In contrast to the rather stable mode of evolution observed in the stem, lineage-specific gains and losses of genes occurred relatively frequently. For instance, a shared duplication of CYP19A1 occurred in the lineage leading to the common ancestor of zebrafish and medaka. In addition, lineage-specific gene duplications occurred in the zebrafish (CYP8B2, CYP8B3, CYP17A1, CYP27A1, and CYP46A1), medaka (CYP46A1), frog (CYP8B1, CYP27A1, and CYP46A1), green anole (CYP24A1), and opossum (CYP8B1) lineages. Interestingly, gene duplications of CYP8B, CYP46A1, and CYP27A1 occurred independently several times in a species-specific manner. Similarly, lineage-specific gene losses (deletions) were observed; for instance, deletions occurred in a lineage leading to the medaka (CYP7B1, CYP11B1, and CYP39A1), frog (CYP11B1), green anole (CYP11A1, CYP21A2, CYP26A1), chicken (CYP27B1), zebra finch (CYP11B1, CYP21A2 and CYP27), and opossum (CYP17A1 and CYP26B1). Several deletions affecting the same genes (CYP11B1 and CYP21A2) occurred independently in medaka, frog, green anole, and zebrafinch.
Although only a limited number of genomic sequences are available, we identified 19 gene gains and 16 losses among the 15 available genomes, including the human genome.
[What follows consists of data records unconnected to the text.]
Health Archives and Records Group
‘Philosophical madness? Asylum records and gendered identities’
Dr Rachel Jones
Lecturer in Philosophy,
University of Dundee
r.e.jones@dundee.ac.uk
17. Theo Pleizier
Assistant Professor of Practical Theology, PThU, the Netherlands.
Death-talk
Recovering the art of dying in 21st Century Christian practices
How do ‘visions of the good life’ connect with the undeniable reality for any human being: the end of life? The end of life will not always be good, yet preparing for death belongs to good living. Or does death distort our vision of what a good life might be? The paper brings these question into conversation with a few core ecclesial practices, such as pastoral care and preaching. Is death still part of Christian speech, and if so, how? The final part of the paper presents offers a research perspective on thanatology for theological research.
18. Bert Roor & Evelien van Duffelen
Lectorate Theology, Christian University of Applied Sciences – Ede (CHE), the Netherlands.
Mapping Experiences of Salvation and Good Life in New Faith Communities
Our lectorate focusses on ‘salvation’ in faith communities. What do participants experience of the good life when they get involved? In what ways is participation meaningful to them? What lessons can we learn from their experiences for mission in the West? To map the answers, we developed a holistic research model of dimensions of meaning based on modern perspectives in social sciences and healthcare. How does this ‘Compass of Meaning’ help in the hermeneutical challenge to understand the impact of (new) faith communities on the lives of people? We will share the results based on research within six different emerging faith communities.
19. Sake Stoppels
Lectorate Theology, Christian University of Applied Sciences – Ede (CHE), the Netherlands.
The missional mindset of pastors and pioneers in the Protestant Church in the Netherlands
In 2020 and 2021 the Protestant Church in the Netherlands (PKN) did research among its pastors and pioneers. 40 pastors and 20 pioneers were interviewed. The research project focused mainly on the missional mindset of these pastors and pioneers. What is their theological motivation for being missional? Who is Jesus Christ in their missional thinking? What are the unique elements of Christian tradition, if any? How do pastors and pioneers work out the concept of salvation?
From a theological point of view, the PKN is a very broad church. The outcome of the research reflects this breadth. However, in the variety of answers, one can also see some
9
Assuming that the total branch length in the vertebrate tree is 2,685 myr (for individual species divergence times, see Figure S5), we estimated the rate of gene gains and losses to be 0.7 and 0.6 per 100 myr, respectively.
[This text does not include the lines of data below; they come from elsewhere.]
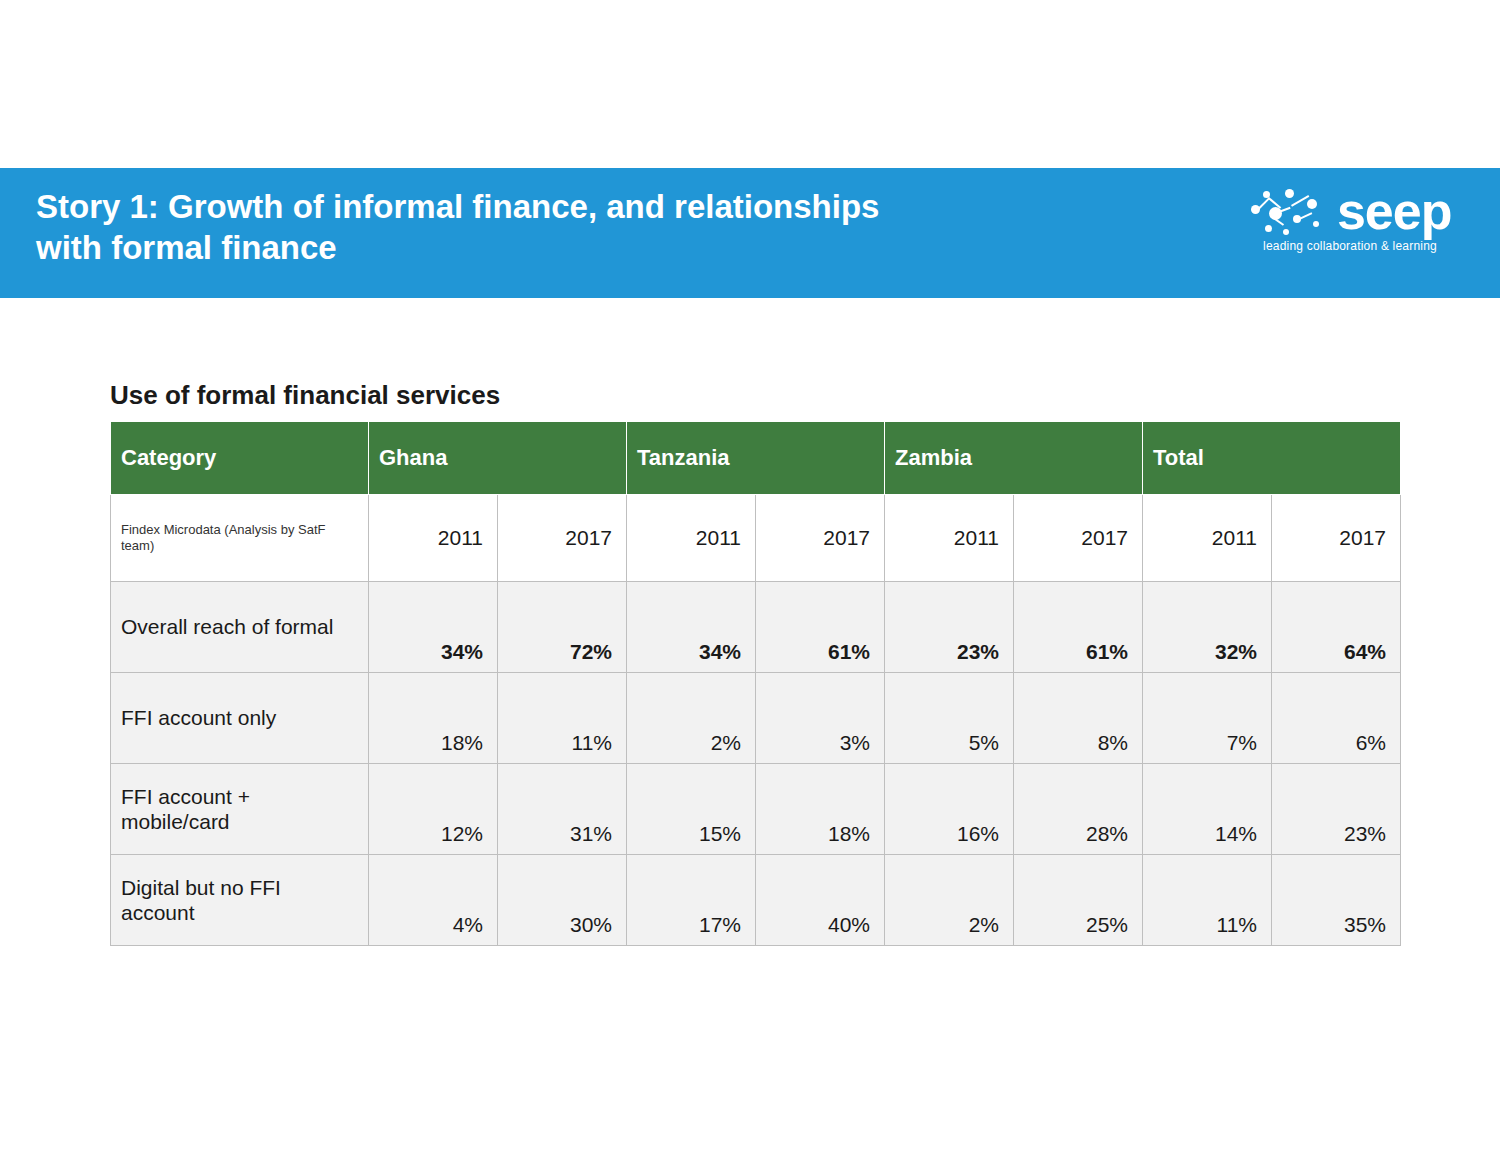Story 1: Growth of informal finance, and relationships with formal finance
seep
leading collaboration & learning
Use of formal financial services
| Category | Ghana | Tanzania | Zambia | Total |
| --- | --- | --- | --- | --- |
| Findex Microdata (Analysis by SatF team) | 2011 | 2017 | 2011 | 2017 | 2011 | 2017 | 2011 | 2017 |
| Overall reach of formal | 34% | 72% | 34% | 61% | 23% | 61% | 32% | 64% |
| FFI account only | 18% | 11% | 2% | 3% | 5% | 8% | 7% | 6% |
| FFI account + mobile/card | 12% | 31% | 15% | 18% | 16% | 28% | 14% | 23% |
| Digital but no FFI account | 4% | 30% | 17% | 40% | 2% | 25% | 11% | 35% |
Using a similar analysis, we also examined the 14 vertebrate genomes for the presence of paralogs and orthologs of 35 human D-type genes. This analysis revealed that the number of genes varies from 15 to 31 in ancestral species, and from 18 to 63 in extant species (Figure 5B). In contrast to the relatively stable evolutionary mode of B-type genes, D-type genes underwent more frequent gene duplications and pseudogenization (Table 1).
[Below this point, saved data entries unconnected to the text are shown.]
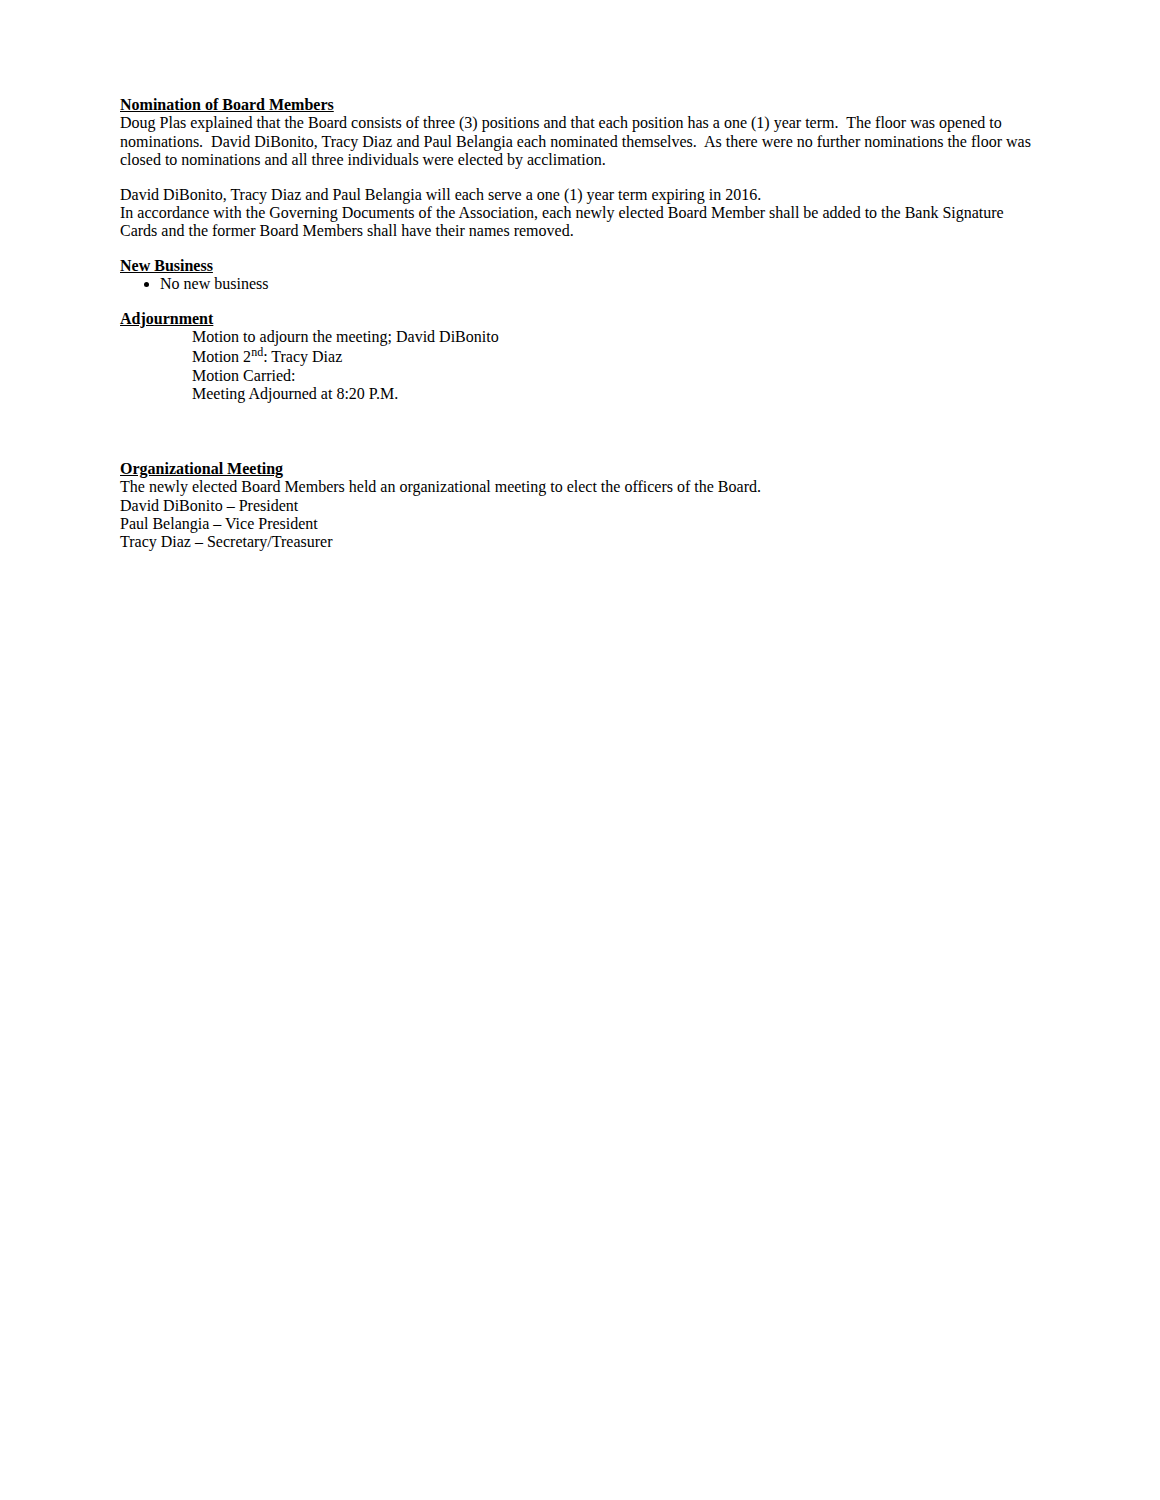Nomination of Board Members
Doug Plas explained that the Board consists of three (3) positions and that each position has a one (1) year term. The floor was opened to nominations. David DiBonito, Tracy Diaz and Paul Belangia each nominated themselves. As there were no further nominations the floor was closed to nominations and all three individuals were elected by acclimation.
David DiBonito, Tracy Diaz and Paul Belangia will each serve a one (1) year term expiring in 2016.
In accordance with the Governing Documents of the Association, each newly elected Board Member shall be added to the Bank Signature Cards and the former Board Members shall have their names removed.
New Business
No new business
Adjournment
Motion to adjourn the meeting; David DiBonito
Motion 2nd: Tracy Diaz
Motion Carried:
Meeting Adjourned at 8:20 P.M.
Organizational Meeting
The newly elected Board Members held an organizational meeting to elect the officers of the Board.
David DiBonito – President
Paul Belangia – Vice President
Tracy Diaz – Secretary/Treasurer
One important difference between D- and B-type genes is that D-type genes cluster on chromosomes, and these clusters are composed of closely related genes. This difference is reflected in the phylogeny, which shows that the genes in each cluster are monophyletic (Figure 1). In the human genome, five clusters have been identified: the CYP2 family clusters on chromosome 19q , , the CYP2C subfamily clusters on chromosome 10q, the CYP3A subfamily clusters on chromosome 7q, the CYP4 family clusters on chromosome 1p, and the CYP4F subfamily clusters on chromosome 19p. Each cluster region occupies approximately 500 kb, with the exception of CYP3A, which occupies 250 kb. Each cluster included the following number of genes: 12 for CYP2, four for CYP2C, six for CYP3A and CYP4; and seven for CYP4F (Figure 6).
A striped arrow represents an anchor gene in a syntenic region of each cluster. Black arrows and dotted arrows represent functional CYP genes and pseudogenes, respectively. The length of each gene cluster is approximately 500 kb, except the CYP3A cluster (250 kb). The number of total genes, functional genes, and pseudogenes in each cluster are shown after the cluster name.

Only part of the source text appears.